### TEXT SEGMENT
################
Downtown El Paso meeting will detail plan to demolish Asarco smokestacks

By Marty Schladen / El Paso Times

As they prepare to drop the massive, contaminated Asarco smokestacks to the dusty desert floor sometime in April, officials in charge of the site’s cleanup want the public to turn out later this month to discuss the plans.

Among the more dramatic steps they plan to take will be to briefly close Interstate 10 and Paisano Drive, create a “water-fog system,” and erect earthen barriers to stop dust and debris.

The meeting to discuss the demolition is slated for 6 to 7 p.m. Feb. 26 in the auditorium at the El Paso Main Library, 501 N. Oregon St., Roberto Puga, the trustee in charge of cleaning up the site, said Thursday.

Whether to knock down the stacks has has generated controversy in recent months. But after the drive to preserve them proved unsuccessful in December, attention has turned to how to demolish them, and how to do so safely.
################
### PROVIDED MATERIAL
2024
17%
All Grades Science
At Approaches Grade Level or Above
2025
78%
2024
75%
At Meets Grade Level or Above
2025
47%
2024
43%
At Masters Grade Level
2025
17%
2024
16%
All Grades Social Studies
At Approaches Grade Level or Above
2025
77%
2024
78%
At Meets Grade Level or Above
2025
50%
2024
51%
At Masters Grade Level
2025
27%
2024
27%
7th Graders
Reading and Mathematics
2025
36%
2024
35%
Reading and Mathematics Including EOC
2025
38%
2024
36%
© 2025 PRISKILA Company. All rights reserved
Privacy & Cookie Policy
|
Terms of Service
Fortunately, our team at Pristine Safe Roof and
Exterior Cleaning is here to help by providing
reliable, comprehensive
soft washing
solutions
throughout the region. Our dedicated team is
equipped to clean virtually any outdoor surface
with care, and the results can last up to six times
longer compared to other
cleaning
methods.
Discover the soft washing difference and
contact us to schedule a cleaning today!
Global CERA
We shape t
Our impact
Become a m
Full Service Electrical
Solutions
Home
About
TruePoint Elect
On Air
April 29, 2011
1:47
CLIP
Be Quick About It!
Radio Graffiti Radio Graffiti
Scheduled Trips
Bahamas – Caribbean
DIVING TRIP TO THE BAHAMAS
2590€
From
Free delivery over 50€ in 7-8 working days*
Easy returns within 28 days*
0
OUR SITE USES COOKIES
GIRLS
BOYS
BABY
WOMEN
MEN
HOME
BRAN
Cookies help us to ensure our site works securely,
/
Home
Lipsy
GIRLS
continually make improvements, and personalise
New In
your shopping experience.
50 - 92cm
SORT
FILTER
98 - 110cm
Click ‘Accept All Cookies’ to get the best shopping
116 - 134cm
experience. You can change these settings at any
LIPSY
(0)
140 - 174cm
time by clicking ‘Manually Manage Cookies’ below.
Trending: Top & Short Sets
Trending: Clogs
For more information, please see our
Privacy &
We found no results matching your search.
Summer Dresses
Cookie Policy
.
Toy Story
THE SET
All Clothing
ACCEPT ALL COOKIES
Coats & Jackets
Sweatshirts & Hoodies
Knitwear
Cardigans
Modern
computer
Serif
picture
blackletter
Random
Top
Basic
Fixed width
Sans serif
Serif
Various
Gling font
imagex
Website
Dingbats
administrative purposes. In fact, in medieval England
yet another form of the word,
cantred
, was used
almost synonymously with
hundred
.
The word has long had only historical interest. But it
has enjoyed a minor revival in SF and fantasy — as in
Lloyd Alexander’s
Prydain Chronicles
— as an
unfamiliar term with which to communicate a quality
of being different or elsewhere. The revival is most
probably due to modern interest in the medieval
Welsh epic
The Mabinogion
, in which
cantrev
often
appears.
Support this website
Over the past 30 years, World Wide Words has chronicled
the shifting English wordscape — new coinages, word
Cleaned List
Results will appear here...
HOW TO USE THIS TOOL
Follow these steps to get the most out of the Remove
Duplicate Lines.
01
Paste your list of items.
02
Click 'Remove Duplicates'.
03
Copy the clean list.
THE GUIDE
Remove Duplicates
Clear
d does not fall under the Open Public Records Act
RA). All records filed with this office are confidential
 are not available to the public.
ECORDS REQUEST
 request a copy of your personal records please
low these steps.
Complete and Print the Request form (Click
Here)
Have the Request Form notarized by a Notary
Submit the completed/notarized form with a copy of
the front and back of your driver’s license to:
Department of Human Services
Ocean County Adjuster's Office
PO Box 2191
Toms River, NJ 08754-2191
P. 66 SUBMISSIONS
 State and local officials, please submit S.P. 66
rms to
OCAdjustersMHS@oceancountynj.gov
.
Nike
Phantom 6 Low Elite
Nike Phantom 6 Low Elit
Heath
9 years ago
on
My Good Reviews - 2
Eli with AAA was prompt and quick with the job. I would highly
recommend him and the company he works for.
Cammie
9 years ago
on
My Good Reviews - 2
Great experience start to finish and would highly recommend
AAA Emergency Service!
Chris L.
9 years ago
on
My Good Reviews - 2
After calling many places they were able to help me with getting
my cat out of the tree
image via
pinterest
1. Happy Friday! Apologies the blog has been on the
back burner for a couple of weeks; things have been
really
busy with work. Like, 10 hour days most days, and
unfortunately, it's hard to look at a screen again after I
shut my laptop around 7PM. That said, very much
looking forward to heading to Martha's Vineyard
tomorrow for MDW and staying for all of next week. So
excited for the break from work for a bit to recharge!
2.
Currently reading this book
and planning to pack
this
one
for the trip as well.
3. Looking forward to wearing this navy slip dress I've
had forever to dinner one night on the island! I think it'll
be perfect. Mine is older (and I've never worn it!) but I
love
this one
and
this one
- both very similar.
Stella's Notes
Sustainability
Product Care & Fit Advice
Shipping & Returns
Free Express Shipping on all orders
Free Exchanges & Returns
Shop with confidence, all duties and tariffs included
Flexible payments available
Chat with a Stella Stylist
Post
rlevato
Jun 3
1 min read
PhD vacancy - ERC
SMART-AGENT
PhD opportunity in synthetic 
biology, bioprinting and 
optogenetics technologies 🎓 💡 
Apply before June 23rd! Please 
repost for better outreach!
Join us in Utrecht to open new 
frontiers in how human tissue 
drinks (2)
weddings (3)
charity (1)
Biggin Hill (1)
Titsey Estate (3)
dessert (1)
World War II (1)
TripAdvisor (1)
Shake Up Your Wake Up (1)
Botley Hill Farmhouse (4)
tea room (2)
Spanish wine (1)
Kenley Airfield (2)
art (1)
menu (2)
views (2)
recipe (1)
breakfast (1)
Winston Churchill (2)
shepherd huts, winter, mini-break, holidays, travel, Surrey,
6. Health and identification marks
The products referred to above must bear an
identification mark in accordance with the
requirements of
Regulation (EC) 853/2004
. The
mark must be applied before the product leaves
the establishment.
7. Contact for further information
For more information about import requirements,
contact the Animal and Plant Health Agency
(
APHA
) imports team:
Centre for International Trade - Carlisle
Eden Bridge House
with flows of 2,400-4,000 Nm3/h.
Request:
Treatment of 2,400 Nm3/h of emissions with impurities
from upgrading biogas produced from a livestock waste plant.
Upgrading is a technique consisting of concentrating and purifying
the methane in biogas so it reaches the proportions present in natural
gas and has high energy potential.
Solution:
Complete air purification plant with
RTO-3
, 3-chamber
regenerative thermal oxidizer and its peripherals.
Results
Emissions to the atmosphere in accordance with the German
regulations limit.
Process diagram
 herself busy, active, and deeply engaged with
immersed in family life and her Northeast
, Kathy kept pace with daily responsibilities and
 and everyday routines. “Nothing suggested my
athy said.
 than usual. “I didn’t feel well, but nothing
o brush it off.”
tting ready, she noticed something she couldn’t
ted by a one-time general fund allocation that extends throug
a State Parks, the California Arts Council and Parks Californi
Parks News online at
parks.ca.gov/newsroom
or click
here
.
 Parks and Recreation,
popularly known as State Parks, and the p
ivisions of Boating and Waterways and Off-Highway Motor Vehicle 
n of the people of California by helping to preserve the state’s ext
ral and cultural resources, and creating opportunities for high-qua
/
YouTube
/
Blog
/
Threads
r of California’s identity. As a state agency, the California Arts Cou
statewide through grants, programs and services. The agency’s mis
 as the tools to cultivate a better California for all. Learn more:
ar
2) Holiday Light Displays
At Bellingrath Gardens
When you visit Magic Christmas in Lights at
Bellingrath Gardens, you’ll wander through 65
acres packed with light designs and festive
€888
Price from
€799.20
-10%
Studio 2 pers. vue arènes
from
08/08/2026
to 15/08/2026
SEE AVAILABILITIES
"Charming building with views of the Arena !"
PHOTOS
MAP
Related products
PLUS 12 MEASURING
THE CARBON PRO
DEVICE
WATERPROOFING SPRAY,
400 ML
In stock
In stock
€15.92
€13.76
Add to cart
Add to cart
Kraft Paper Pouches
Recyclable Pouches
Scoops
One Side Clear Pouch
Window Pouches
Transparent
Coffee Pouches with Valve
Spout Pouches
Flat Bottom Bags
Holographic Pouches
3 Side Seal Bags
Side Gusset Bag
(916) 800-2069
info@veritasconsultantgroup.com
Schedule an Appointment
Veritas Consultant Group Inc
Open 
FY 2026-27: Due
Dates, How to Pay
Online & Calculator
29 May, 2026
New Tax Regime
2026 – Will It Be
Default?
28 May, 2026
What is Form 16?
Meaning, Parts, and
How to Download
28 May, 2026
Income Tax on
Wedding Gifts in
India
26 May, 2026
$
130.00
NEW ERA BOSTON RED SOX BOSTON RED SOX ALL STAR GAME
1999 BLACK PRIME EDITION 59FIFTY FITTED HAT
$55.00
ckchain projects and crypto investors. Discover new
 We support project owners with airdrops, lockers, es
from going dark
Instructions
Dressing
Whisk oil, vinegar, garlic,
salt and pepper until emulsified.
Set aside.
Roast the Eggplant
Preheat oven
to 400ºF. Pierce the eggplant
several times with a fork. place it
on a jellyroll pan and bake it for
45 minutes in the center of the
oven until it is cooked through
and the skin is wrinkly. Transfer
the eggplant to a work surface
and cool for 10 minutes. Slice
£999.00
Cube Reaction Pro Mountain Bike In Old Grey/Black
################
### ABOUT THIS TASK
Continue the news article about the planned demolition of the Asarco smokestacks, starting right after its final sentence.

### ANSWER TO THE EXERCISE
For more than a century, the American Smelting and Refining Co. processed metals such as lead, copper and zinc on the site, just west of Downtown along the Rio Grande.

By 1969, El Paso’s air had Texas’ highest concentrations of lead, which can harm almost every system in the body, according to the U.S. Centers for Disease Control. Public health officials also are concerned about the tons of the toxins arsenic and cadmium produced at the site.

Lead dust can be especially dangerous, and the Occupational Safety and Health Administration says demolition is a particularly good way to stir it up. So when the 826-foot big stack at Asarco is demolished, it will probably stir up a toxic cloud.

“That’s what happens when you bring these down; there’s going to be a lot of dust and fine particles,” said William Hargrove, director of the Center for Environmental Research and Management at the University of Texas at El Paso. Hargrove has been coordinating UTEP scientific advisers to the Asarco demolition project.

Puga said crews cleaning the site will take elaborate measures to control the dust.

“The site will be prepared by constructing earthen barriers along the sides of the fall zones and the installation of a water fog system, which mitigates dust migration,” Puga said Thursday in an email. “The earthen barriers physically stop dust and debris, and the water fog absorbs dust particles, causing them to fall to the ground.”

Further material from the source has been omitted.